Passers-by on the al-Jamea al-Kabir Street in downtown Qamishli are used to smelling coffee in the early hours of the morning, coming from a popular shop owned by Metin Koza and his son Sabri.
Koza, who belongs to the Syriac Christian minority, started making coffee in 1991 with a small capital, less than 100 kilograms of coffee, and only one grinder. He was accompanied by his son Sabri, who was only 14 years old.
The Jazira region in northeastern Syria is known for various professions and industries, some of which started decades ago with rudimentary equipment and are passed down from generation to generation.
In his small roasting shop whose walls are filled with names, phrases, and dates belonging to people who worked in and left behind interesting memories, Metin Koza and his son Sabri were able to make a recipe for good coffee that helped them to win a large number of customers in a short time.
"Those names worked here and left their mark on the roaster," Sabri said, touching the old walls. "We will not forget every name that has a memory for him here. The shop is small in size, but it has received many workers who remember it wherever they are."
He told North-Press that the story of their success started with very simple equipment, but they were able to make a "magic recipe" whose secret is known only to them.
The younger Koza relies on coffee roasting equipment in his shop in Qamishli instead of buying ready roasted coffee from the Syrian city of Aleppo, which helped him to hone his skill.
Now Sabri, who is over 40 years old, says: "We get green coffee, and we work to roast it here, grind it, and sell it. Our recipe has become desirable and we have gained in a large number of customers in a short time."
The elder Koza continues supervising the work to ensure maintenance and increase the efficiency of the machines in the shop, as he is proficient in everything related to this profession despite reaching the age of 70.
The son does not hide his pride for his father and his efforts. "My father is proficient in everything related to this work despite his old age, so we do not need any of the shops in the industrial zone to maintain the breakdowns."
The war in Syria has greatly affected the various crafts that the inhabitants of the region used to master, as many craftsmen and professionals migrated abroad. But Koza's family did not consider settling outside Syria.

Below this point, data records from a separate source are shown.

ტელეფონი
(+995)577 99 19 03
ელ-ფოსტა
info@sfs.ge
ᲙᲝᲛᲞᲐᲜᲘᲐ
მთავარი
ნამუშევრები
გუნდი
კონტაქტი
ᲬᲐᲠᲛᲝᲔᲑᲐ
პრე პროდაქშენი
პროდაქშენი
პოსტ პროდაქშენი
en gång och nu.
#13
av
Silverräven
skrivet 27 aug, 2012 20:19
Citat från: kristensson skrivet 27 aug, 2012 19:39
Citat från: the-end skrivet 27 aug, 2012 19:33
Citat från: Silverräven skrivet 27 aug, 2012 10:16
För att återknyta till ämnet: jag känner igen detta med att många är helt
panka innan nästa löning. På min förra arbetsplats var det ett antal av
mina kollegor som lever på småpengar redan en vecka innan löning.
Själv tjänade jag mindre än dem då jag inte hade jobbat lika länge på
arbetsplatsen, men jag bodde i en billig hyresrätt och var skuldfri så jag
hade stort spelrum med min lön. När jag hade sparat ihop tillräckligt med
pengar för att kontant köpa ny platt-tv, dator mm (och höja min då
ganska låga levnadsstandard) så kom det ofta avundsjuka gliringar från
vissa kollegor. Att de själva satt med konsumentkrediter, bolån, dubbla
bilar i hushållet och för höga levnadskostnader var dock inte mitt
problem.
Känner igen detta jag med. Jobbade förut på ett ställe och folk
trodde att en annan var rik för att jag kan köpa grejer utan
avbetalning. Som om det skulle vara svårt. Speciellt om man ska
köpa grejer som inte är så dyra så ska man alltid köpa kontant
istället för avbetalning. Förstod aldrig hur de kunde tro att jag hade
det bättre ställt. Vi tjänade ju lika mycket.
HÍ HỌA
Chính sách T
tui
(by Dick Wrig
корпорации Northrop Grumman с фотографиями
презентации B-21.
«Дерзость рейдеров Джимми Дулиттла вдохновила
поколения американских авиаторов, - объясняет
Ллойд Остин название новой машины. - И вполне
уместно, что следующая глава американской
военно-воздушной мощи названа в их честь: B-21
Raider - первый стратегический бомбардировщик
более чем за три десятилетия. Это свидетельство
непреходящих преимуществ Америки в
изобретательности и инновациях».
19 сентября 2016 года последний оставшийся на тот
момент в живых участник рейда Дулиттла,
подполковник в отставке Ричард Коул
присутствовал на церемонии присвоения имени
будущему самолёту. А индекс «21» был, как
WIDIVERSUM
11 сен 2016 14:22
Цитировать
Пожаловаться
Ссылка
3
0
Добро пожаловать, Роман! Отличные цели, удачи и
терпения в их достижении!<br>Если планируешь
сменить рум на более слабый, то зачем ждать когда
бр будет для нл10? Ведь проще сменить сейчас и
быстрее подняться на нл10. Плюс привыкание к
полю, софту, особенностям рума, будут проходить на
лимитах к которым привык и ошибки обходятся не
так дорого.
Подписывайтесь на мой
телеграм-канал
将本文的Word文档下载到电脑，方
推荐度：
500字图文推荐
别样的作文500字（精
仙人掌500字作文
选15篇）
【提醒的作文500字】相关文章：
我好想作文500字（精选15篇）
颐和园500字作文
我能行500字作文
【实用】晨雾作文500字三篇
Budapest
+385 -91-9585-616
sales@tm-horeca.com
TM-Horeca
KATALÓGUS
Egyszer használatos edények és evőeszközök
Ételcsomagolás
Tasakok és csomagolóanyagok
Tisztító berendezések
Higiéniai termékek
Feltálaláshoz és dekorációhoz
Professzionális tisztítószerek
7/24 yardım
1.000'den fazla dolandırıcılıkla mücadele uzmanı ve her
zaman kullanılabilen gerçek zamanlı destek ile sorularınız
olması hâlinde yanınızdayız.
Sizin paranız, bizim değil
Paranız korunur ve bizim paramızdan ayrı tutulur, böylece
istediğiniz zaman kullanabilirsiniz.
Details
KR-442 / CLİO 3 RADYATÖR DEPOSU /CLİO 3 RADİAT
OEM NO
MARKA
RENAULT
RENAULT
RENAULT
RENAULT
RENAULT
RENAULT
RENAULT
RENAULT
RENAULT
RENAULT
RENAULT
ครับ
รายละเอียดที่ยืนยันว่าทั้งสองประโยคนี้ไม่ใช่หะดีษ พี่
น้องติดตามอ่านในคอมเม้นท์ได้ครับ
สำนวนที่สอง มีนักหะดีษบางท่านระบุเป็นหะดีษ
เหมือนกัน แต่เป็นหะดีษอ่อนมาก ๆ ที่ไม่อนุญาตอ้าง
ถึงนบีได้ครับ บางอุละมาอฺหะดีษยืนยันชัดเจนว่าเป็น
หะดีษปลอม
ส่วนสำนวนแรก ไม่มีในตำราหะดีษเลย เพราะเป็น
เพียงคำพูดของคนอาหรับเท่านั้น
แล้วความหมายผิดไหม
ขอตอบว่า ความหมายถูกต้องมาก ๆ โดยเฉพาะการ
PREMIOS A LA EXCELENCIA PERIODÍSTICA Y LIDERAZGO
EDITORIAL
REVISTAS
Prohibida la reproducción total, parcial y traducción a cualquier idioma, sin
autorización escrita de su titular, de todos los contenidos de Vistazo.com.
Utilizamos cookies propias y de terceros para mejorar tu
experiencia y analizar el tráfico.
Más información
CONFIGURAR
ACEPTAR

As for Matin Koza and his son, the impact of war was different with the beginning of the crisis in Syria due to the interruption of trade between northeastern Syria and the Syrian interior, which prompted them to use other trade methods to secure the necessary raw materials from Turkey, which negatively affected production costs.
Now Koza owns four coffee grinders and a large roaster in his shop after expanding the workspace and employing more people due to the increased demand for the product.
Kuljan appears to be a small store, but after three decades of effort, work, and perfection, its products are sold to all areas of northeastern Syria, from Derik to the city of Kobani.